What are alkali-forming foods? They are ones that have a predominance of the metallic elements potassium, sodium, iron, and calcium—chiefly fruit, salads, and non-starchy vegetables. This demands an explanation, because many of these foods, notably fruit,
taste
acid but are, nevertheless, alkalizing in effect. For example, grapefruit, although acid to the taste, is strongly alkalizing. The answer to this paradox lies in what happens after the digestive system has broken down the acid into its parts.

The acid taste of many fruits is due to the presence of organic acids, such as citric acid and malic acid. This acid stays intact through the mouth, the stomach, and into the intestine. Up to this point, the effect on the digestive process and lining is acidic. But in the intestine, the organic acid passes through the intestinal wall into the bloodstream. Here, it is broken down into two parts: carbonic acid, which is blown out of the body through the lungs in the form of carbon dioxide, and the alkaline portion, which is left behind to alkalize the body.
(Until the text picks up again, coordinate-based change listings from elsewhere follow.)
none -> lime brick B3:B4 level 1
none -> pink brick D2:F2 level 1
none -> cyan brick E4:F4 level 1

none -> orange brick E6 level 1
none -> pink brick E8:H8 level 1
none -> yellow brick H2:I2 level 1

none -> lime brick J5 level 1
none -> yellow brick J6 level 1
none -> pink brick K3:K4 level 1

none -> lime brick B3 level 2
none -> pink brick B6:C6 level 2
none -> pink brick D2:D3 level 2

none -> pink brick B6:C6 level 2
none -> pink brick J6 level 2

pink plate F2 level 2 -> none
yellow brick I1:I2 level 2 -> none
What are acid-forming foods? Not foods that taste acid, but rather the ones that after digestion and metabolism have the effect of acidifying the body. They are foods that contain sulfur, phosphorus, and chlorine—found chiefly in proteins like meat, fish, eggs, and cheese. For example, bland roast chicken is one of the most acidifying foods around. Starches like bread, flour, pasta, and cereals are also acid forming.

The body compensates for an acid diet by drawing down reserves of calcium, sodium, and potassium to neutralize the acid and excreting the waste through the kidneys. The average person eating a Western diet has chronically acidified his body, disrupting many biochemical mechanisms. For example, an acid diet irritates the kidneys into abnormally leaking calcium into the urine. This phenomenon, known as protein-induced calciuria, is a major mechanism for bone demineralization. Considering the epidemic proportion of osteoporosis in this country, it is a vital fact that too few people know. This knowledge also explains how, on a high-meat, highly acidic diet, the Eskimo suffers from osteoporosis even though he has a high calcium intake.
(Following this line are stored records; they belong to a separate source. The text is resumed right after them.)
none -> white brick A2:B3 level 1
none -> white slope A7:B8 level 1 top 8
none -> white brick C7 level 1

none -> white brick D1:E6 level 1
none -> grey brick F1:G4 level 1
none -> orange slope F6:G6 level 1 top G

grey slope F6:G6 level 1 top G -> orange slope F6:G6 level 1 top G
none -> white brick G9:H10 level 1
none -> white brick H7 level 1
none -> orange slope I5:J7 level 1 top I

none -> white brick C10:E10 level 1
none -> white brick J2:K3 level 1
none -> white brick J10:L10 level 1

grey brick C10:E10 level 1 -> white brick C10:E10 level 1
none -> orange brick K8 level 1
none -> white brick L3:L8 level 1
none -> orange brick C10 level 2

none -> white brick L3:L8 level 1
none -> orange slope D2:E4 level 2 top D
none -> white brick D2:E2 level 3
The Eskimo’s high-meat diet provides protein in excess of the body’s requirements. The body cannot tolerate excess protein in the bloodstream, so it immediately mobilizes the kidneys to get rid of it. In turn, the kidneys have to extract more water from the bloodstream to provide the necessary fluid for flushing the waste proteins out in the urine. This has two consequences. This extra urination leads to dehydration and abnormal feelings of thirst—the reason why Eskimos were driven to downing vast quantities of water on their high-meat diets. Second, nature did not design the kidneys to work like this on a continuous basis. Waste protein cells and calcium-bearing cells crystallize into hard nodules. These are the kidney stones that block kidney ducts and cause immense pain.

Many other organs, including the pancreas, lymphatic system, thyroid, intestines, and liver are either dependant on or responsible for a neutral environment. They are put under abnormal stress and can fail if they continually have to compensate for an unrelenting acid diet.